Then Peter Costello came along and made a lot of supposedly self-funded people eligible for a part pension, as well as making super payouts completely tax-free for people over 60.
Not to be outdone, Kevin Rudd granted pensioners a big discretionary increase on top of regular indexation to average weekly earnings.
Daley and his colleagues show that the largest increases in government spending have been on healthcare (where federal and state governments spend twice as much on each 60-year-old as on a 30-year-old) and the age pension.
"Both of these spending categories grew substantially faster than gross domestic product, not because of the ageing of the population, but because of explicit and implicit choices to spend more per person of a given age," they say.
In 2010, and after removing the effect of inflation, the two levels of government spent $9400 a year more per household over 65 than they did six years earlier.
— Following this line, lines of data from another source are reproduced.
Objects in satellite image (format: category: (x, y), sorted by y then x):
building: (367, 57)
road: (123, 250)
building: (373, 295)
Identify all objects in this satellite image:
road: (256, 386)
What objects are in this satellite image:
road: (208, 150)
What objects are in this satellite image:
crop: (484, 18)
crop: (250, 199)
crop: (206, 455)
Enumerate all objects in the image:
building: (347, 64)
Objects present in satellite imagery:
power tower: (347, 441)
At the same time, the average amount of income tax paid by those 65 and over fell in real terms, despite an increase in incomes.
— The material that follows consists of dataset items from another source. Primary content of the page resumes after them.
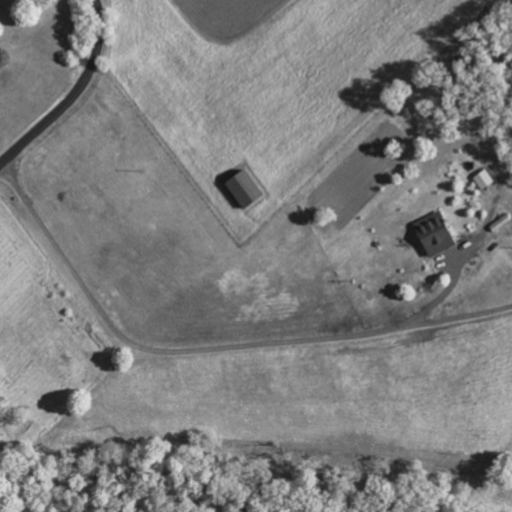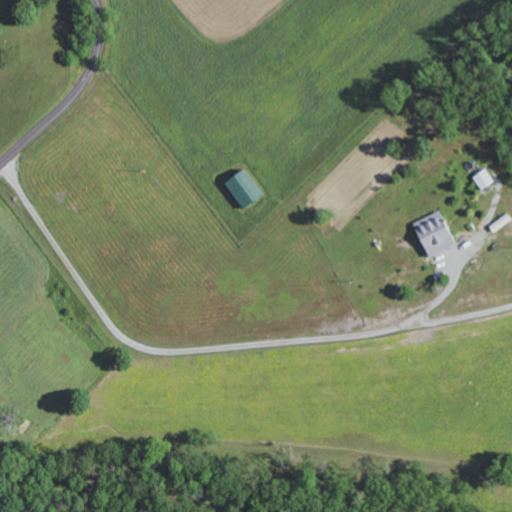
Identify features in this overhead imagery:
road: (74, 96)
building: (249, 189)
building: (440, 233)
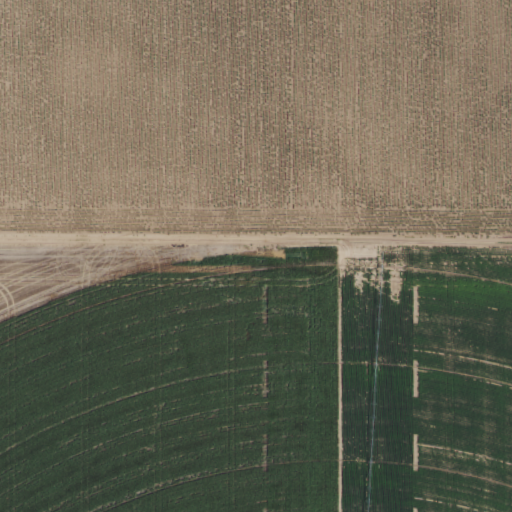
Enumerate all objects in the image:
road: (256, 229)
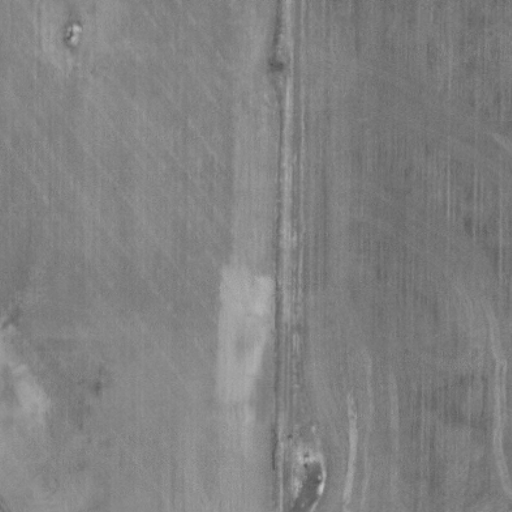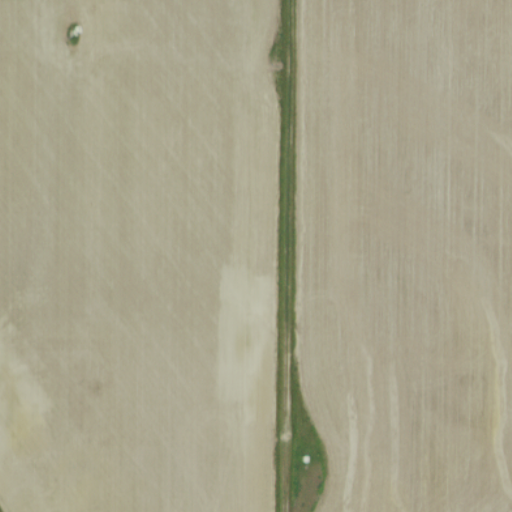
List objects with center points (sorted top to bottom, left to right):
road: (283, 256)
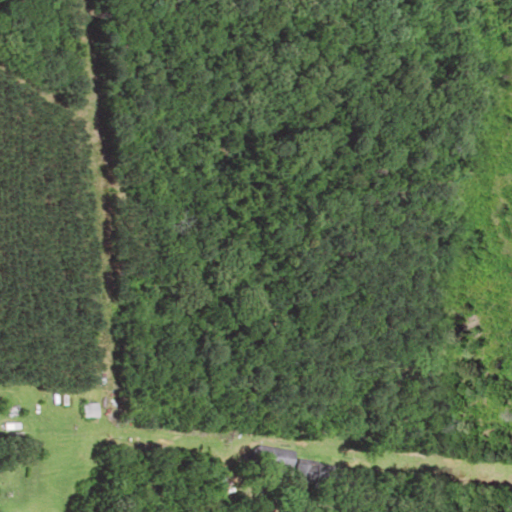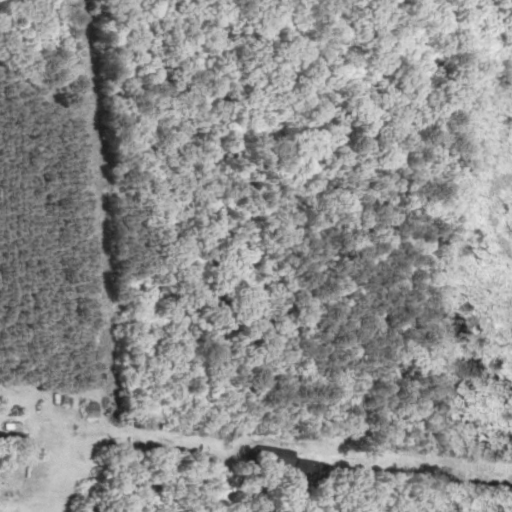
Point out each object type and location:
building: (83, 411)
building: (313, 475)
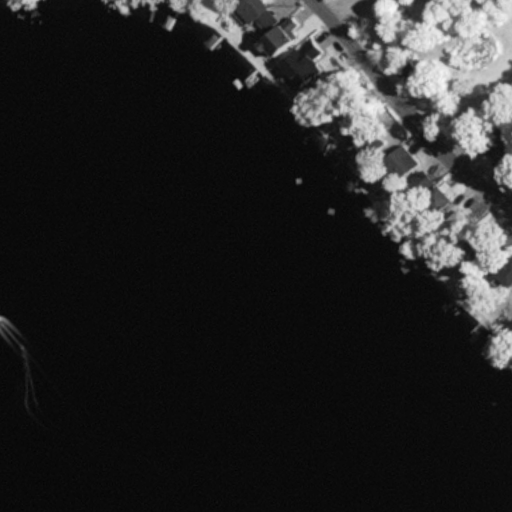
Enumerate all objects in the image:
building: (228, 0)
building: (257, 15)
building: (257, 16)
building: (281, 35)
building: (281, 36)
building: (306, 67)
building: (307, 68)
building: (407, 73)
building: (408, 73)
road: (404, 110)
building: (359, 135)
building: (360, 135)
building: (398, 164)
building: (398, 165)
building: (419, 184)
building: (419, 184)
building: (437, 199)
building: (438, 199)
building: (455, 224)
building: (455, 224)
building: (481, 248)
building: (482, 248)
building: (505, 272)
building: (506, 273)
This generosity has been funded by running budget deficits and borrowing to cover them. Who'll be paying the interest on that debt? Not the oldies.
Over the past decade, according to Grattan's calculations, older households captured most of the growth in Australia's wealth. Households aged between 65 and 74 years today are $400,000 (or 27 per cent) wealthier in real terms than households of that age 10 years ago.
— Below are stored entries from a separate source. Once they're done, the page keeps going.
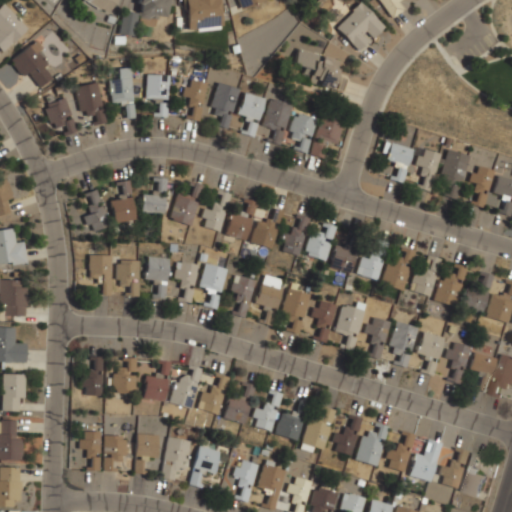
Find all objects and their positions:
building: (245, 3)
building: (246, 3)
building: (100, 4)
building: (102, 5)
building: (390, 7)
building: (390, 7)
building: (152, 8)
building: (152, 8)
building: (201, 13)
building: (201, 14)
building: (127, 23)
building: (127, 23)
building: (356, 25)
building: (358, 26)
building: (8, 27)
building: (8, 27)
road: (492, 28)
road: (478, 30)
parking lot: (476, 49)
road: (419, 51)
road: (479, 57)
road: (485, 62)
building: (31, 64)
building: (31, 65)
building: (317, 69)
building: (319, 69)
road: (466, 80)
park: (460, 81)
road: (385, 82)
building: (155, 86)
building: (119, 88)
building: (156, 92)
building: (193, 96)
building: (193, 97)
building: (88, 101)
building: (89, 102)
building: (221, 102)
building: (222, 103)
building: (248, 108)
building: (249, 110)
building: (57, 115)
building: (58, 116)
building: (275, 118)
building: (275, 119)
building: (326, 129)
building: (300, 130)
building: (300, 130)
building: (324, 133)
road: (28, 134)
building: (315, 150)
building: (396, 159)
building: (409, 163)
building: (425, 166)
building: (453, 166)
building: (451, 173)
road: (282, 176)
building: (479, 182)
building: (479, 184)
building: (503, 193)
building: (503, 194)
building: (4, 195)
building: (4, 196)
building: (153, 198)
building: (153, 198)
building: (121, 203)
building: (121, 204)
building: (183, 205)
building: (184, 205)
building: (249, 207)
building: (92, 210)
building: (92, 211)
building: (212, 216)
building: (239, 221)
building: (236, 225)
building: (263, 231)
building: (293, 236)
building: (293, 237)
building: (318, 243)
building: (317, 244)
building: (10, 247)
building: (10, 249)
building: (341, 258)
building: (341, 259)
building: (371, 260)
building: (370, 261)
building: (395, 269)
building: (395, 269)
building: (98, 270)
building: (99, 271)
building: (155, 274)
building: (156, 274)
building: (126, 275)
building: (126, 276)
building: (184, 278)
building: (422, 279)
building: (184, 280)
building: (211, 282)
building: (421, 282)
building: (210, 283)
building: (447, 286)
building: (448, 286)
building: (476, 291)
building: (267, 292)
building: (240, 293)
building: (267, 293)
building: (475, 294)
building: (239, 295)
building: (11, 297)
building: (12, 297)
building: (499, 304)
building: (499, 304)
building: (293, 309)
building: (293, 309)
building: (320, 318)
building: (510, 319)
building: (321, 320)
building: (511, 320)
building: (348, 323)
building: (348, 323)
building: (375, 333)
building: (375, 335)
building: (400, 342)
building: (400, 342)
road: (62, 344)
building: (10, 346)
building: (10, 347)
building: (428, 350)
building: (428, 351)
road: (291, 360)
building: (456, 360)
building: (455, 363)
building: (481, 369)
building: (481, 369)
building: (501, 374)
building: (502, 374)
building: (123, 377)
building: (123, 378)
building: (91, 379)
building: (155, 383)
building: (155, 384)
building: (183, 388)
building: (183, 388)
building: (10, 390)
building: (10, 391)
building: (211, 396)
building: (211, 396)
building: (237, 404)
building: (235, 408)
building: (264, 413)
building: (265, 413)
building: (287, 424)
building: (287, 425)
building: (316, 427)
building: (315, 431)
building: (345, 437)
building: (345, 437)
building: (8, 441)
building: (8, 442)
building: (369, 445)
building: (369, 445)
building: (89, 447)
building: (144, 447)
building: (89, 448)
building: (143, 449)
building: (111, 450)
building: (111, 450)
building: (398, 453)
building: (398, 454)
building: (172, 456)
building: (173, 457)
building: (423, 461)
building: (423, 462)
building: (201, 464)
building: (202, 464)
building: (451, 469)
building: (471, 477)
building: (243, 478)
building: (471, 478)
building: (269, 482)
building: (268, 483)
building: (8, 485)
building: (8, 485)
building: (296, 491)
building: (297, 493)
road: (506, 494)
road: (132, 498)
building: (320, 500)
building: (321, 500)
building: (350, 502)
building: (349, 503)
building: (376, 506)
building: (377, 506)
building: (401, 510)
building: (402, 510)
Meanwhile, the wealth of households aged 25 to 34 years fell by $2000 (or 4 per cent).
This is partly explained by rising house prices, of course. Older households are far more likely to own their home than younger households. And, of course, the value of their home is ignored when assessing their eligibility for an age pension.
If the young do take an interest in the reform of super tax concessions, they'll find they're being asked to agree to exclude themselves from the largess being enjoyed by the older generation. But until a halt is called, the generational unfairness will keep worsening.